Zinc
zinc · zinc picolinate · zinc gluconate
An essential mineral for immunity, promoted for colds and healthy aging.
TypeSupplement / dietary
The grade answers: What does the human evidence support for: Immune function & deficiency correction?
Grade
C
Limited
The grade rates evidence quality — it is not advice to take or buy.
- Class
- Essential mineral
- Primary use
- Immune function & deficiency correction
- Evidence strength
- medium
- Last reviewed
- 2026-07-01
Bottom line
Correcting deficiency clearly supports immune function, and zinc lozenges can modestly shorten colds — but chronic high-dose supplementation backfires by causing copper deficiency. Fix a shortfall, don't overdose.
What the evidence says
Zinc is essential for immune function, wound healing and hundreds of enzymes, and deficiency (more common in older adults and some diets) genuinely impairs immunity. Zinc lozenges started early can modestly shorten the common cold. Beyond correcting a deficiency, however, more is not better: sustained high-dose zinc induces copper deficiency, which causes its own anaemia and neurological problems. There are no zinc 'longevity' outcome trials. Grade C: valuable for deficiency and short-term cold use, genuinely harmful if chronically overdosed.
Key studies
- [1]
Zinc for the common cold · meta-analysis
Modest reduction in cold duration when started early.
Open on PubMed ↗ - [2]
Zinc, immunity and aging · review
Deficiency impairs immunity, common in older adults.
Open on PubMed ↗ - [3]
Mechanism
A cofactor for hundreds of enzymes and transcription factors; central to immune-cell development and function, antioxidant defence and protein synthesis.
Safety
Safe at recommended intakes. The key risk is chronic excess: high-dose zinc blocks copper absorption, causing copper-deficiency anaemia and neurological damage. Long-term supplementation above the upper limit needs copper balance in mind.
Dosage context
Typical supplemental doses are ~8–15 mg/day; short-term cold lozenges use more for a few days only. Ongoing high-dose (e.g. 50 mg/day) use is where copper depletion becomes a real risk.
Examples of application
- Taken ~8–15 mg/day to correct a shortfall, or short-term lozenges for colds.
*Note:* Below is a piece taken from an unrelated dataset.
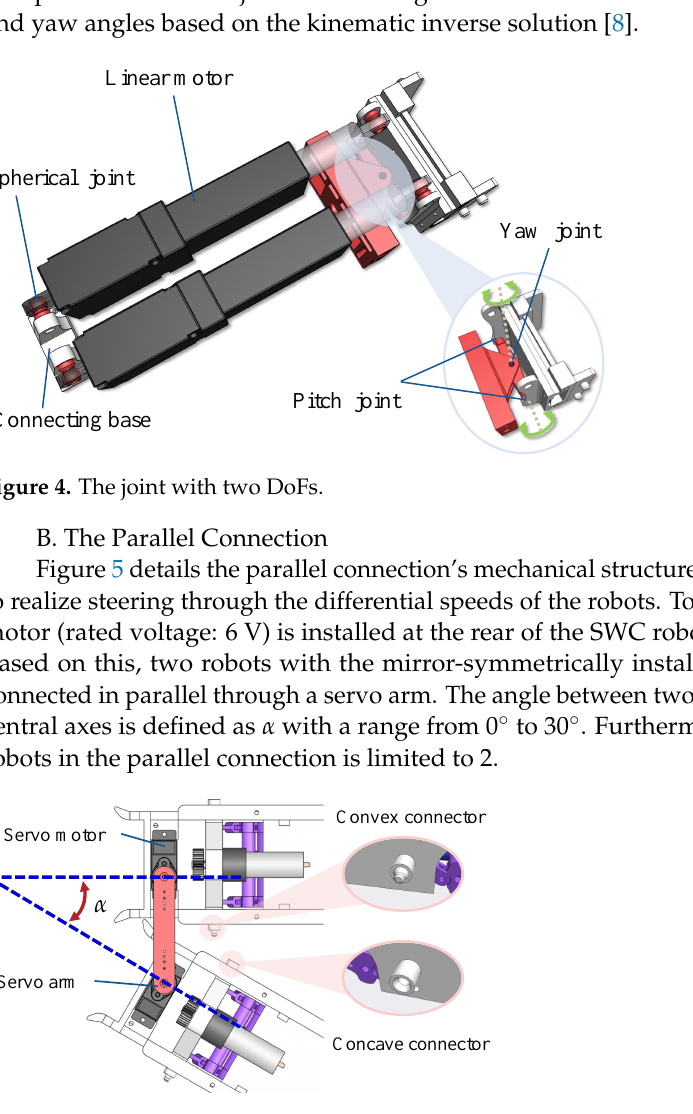
Figure 5. The parallel connection of the SWC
- Not mega-dosed long-term — high zinc causes copper deficiency.
- Balanced with copper if supplementing above the upper limit.
From the field
Zinc is a two-edged mineral: fix a real deficiency and it helps; megadose it 'for immunity' and you can quietly cause copper deficiency. Grade C, with the overdose warning the cold-remedy marketing skips.